I happened to hear conservative radio talker Chris Plante this morning discussing his support of Walker, but saying something like “But I’m not against collective bargaining rights in either the private sector or the public sector.”


Too many conservatives, and maybe even some libertarians, seem to buy the labor union line that collective bargaining is somehow a fundamental “right,” like the freedom of speech. It isn’t. Collective bargaining in both the private and government sectors is monopoly unionism. It represents a violation of the freedom of association.

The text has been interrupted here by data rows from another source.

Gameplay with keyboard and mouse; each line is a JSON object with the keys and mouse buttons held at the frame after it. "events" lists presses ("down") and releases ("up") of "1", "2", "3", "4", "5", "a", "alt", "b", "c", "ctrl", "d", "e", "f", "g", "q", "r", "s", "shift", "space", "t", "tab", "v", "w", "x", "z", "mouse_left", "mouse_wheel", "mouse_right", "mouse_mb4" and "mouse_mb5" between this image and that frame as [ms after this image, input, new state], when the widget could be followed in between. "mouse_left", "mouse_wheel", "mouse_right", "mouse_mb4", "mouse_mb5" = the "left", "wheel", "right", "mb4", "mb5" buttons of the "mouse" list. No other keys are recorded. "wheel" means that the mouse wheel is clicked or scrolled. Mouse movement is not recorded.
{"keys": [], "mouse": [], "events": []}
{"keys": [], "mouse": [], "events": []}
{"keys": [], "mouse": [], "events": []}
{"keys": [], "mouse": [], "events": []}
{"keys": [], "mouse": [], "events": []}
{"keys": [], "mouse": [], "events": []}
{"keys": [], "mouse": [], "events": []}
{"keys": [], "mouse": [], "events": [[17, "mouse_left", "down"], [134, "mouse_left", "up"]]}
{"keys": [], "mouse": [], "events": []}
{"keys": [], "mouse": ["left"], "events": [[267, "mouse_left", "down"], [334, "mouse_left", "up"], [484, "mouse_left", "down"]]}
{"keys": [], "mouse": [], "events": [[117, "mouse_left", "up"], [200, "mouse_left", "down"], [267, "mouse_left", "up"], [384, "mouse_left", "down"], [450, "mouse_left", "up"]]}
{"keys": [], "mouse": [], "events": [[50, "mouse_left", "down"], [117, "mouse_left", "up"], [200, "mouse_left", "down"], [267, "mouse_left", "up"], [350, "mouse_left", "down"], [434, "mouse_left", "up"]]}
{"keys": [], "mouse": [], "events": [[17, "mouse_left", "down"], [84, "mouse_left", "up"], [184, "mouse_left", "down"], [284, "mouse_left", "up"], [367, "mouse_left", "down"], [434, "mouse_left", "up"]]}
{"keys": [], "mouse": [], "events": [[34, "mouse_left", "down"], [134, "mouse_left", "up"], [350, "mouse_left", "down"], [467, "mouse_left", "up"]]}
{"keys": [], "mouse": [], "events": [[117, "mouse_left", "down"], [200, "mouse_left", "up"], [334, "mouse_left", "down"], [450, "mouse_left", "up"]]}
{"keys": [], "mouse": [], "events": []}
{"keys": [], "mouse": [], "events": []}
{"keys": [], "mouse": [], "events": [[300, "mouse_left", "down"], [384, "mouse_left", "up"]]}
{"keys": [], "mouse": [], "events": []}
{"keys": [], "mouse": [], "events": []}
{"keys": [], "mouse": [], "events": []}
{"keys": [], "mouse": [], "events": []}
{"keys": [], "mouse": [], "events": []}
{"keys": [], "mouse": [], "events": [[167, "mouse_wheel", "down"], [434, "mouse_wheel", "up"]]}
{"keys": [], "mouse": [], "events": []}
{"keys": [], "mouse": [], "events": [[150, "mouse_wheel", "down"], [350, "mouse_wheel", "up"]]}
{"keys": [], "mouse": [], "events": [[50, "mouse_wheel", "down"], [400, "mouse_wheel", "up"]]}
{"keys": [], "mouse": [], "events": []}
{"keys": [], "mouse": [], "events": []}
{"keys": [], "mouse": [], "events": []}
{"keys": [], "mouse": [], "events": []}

Here’s what Charles Baird says on www​.Down​siz​ing​Gov​ern​ment​.org:

The ideas embodied in the federal union laws of the 1930s make no sense in today’s dynamic economy. Luckily, constant change and innovation in the private sector has relegated compulsory unionism to a fairly small area of U.S. industry. But the damage done by federal union legislation is still substantial. Many businesses and industries have likely failed or gone offshore because of the higher costs and inefficiencies created by federal union laws, while other businesses may not have expanded or opened in the first place. So the damage of today’s union laws is substantial, but often unseen, in terms of the domestic jobs and investment that the laws have discouraged.


Davis-Bacon, the Norris-LaGuardia Act, and the National Labor Relations Act serve the particular interests of unionized labor rather than the general interests of all labor. These laws abrogate one of the most important privileges and immunities of American citizens—the rights of individual workers to enter into hiring contracts with willing employers on terms that are mutually acceptable. …


The principle of exclusive representation [collective bargaining], as provided for in the NLRA, should be repealed. Workers should be free on an individual basis to hire a union to represent them or not represent them. They should not be forced to do so by majority vote. Unions are private associations, not governments. For government to tell workers that they must allow a union to represent them is for government to violate workers’ freedom of association. Restrictions on the freedom of workers to choose who represents them should be eliminated.